Dyche enfatizou que está ciente que há muita gente à frente da vacinação do futebol. “Eu apenas acho que nós temos que ter cuidado com o esporte. Não está além da saúde de ninguém, obviamente. Mas a natureza competitiva do jogo irá diminuir se os times ficarem perdendo cinco, seis, sete jogadores por vez. Isso distorceria os resultados possível do trabalho de uma temporada inteira.”.

“Eu devo reiterar, eu não estou nem remotamente tentando colocar os jogadores à frente dos trabalhadores essenciais, nem às pessoas que precisam de vacinação. Eu estou apenas sugerindo que se houver uma janela para acelerar pelo futebol, para voltar a ser competitivo, em um campo de jogo equilibrado”.

“Acho apenas que nós estamos entrando naquele momento perigoso de quantos jogos precisam ser adiados antes de ser o momento de um novo lockdown, e estou tentando pensar em uma possibilidade de encontrar um caminho”, declarou ainda Dyche.
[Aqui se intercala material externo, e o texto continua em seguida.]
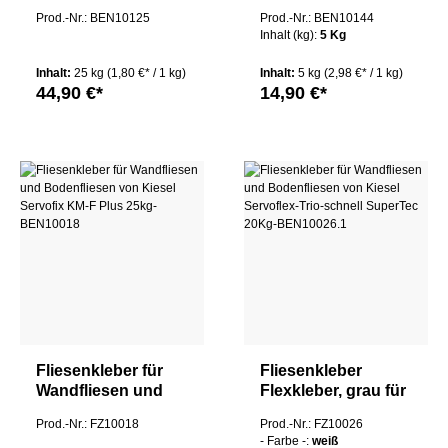
Carrament grau für
Klebemörtel grau
Prod.-Nr.: BEN10125
Prod.-Nr.: BEN10144
Naturstein- und
für Steingut- und
Inhalt (kg):
5 Kg
Feinsteinzeugbeläg
Steinzeugbeläge
e 25Kg
Inhalt:
25 kg
(1,80 €* / 1 kg)
Inhalt:
5 kg
(2,98 €* / 1 kg)
44,90 €*
14,90 €*
Fliesenkleber für
Fliesenkleber
Wandfliesen und
Flexkleber, grau für
Bodenfliesen von
Wandfliesen und
Prod.-Nr.: FZ10018
Prod.-Nr.: FZ10026
Kiesel Servofix KM-
Bodenfliesen von
- Farbe -:
weiß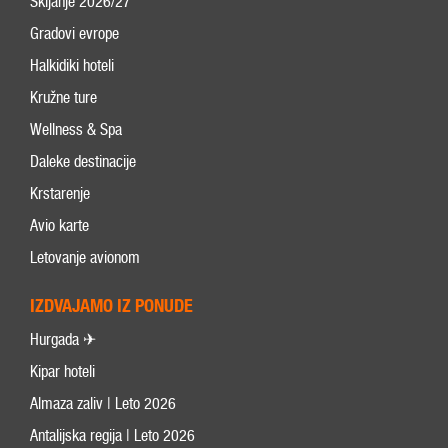
Skijanje 2026/27
Gradovi evrope
Halkidiki hoteli
Kružne ture
Wellness & Spa
Daleke destinacije
Krstarenje
Avio karte
Letovanje avionom
IZDVAJAMO IZ PONUDE
Hurgada ✈
Kipar hoteli
Almaza zaliv | Leto 2026
Antalijska regija | Leto 2026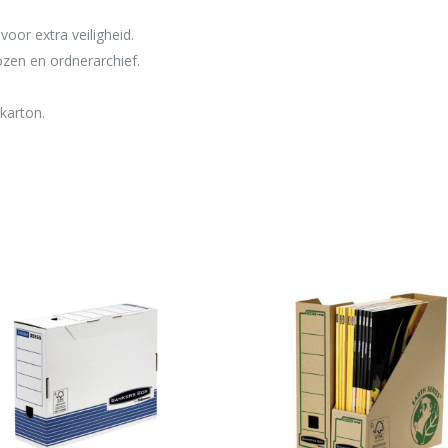
oor extra veiligheid.
zen en ordnerarchief.
karton.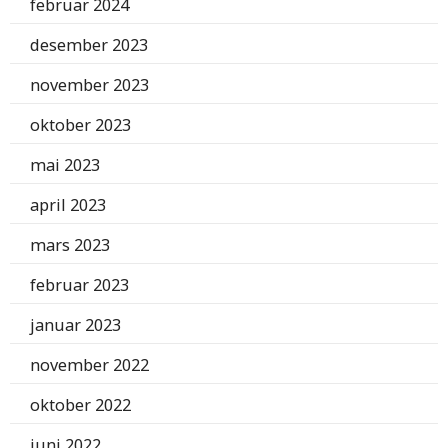
februar 2024
desember 2023
november 2023
oktober 2023
mai 2023
april 2023
mars 2023
februar 2023
januar 2023
november 2022
oktober 2022
juni 2022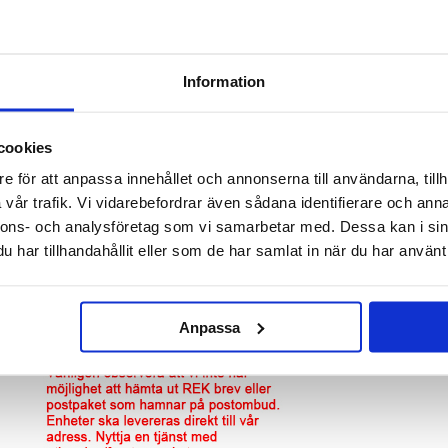
inte fungerar är riktigt irriterande, och därför erbjuder vi snabb och säker lagning till en låg
LCD Display till iPad mini (2019)
Information
cookies
e för att anpassa innehållet och annonserna till användarna, tillh
vår trafik. Vi vidarebefordrar även sådana identifierare och anna
nnons- och analysföretag som vi samarbetar med. Dessa kan i sin
har tillhandahållit eller som de har samlat in när du har använt 
Anpassa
“Nós estamos com alguns casos que irão nos afetar nos próximos dias. É provavelmente isso que afetará os dois próximos jogos. Nós seremos testados novamente na sexta, então veremos o que a próxima rodada nos traz”, continuou o técnico.

Com os casos no Burnley, Dyche foi perguntado se havia risco de não ter jogadores suficientes para o jogo da Copa da Inglaterra, contra o MK Dons, neste fim de semana. “A regra geral acho que é ter 14 jogadores ativos. Neste momento, acho que preencheremos essa regra”, respondeu. A regra, na verdade, é ter 13 jogadores disponíveis para o jogo, sendo ao menos um deles goleiro.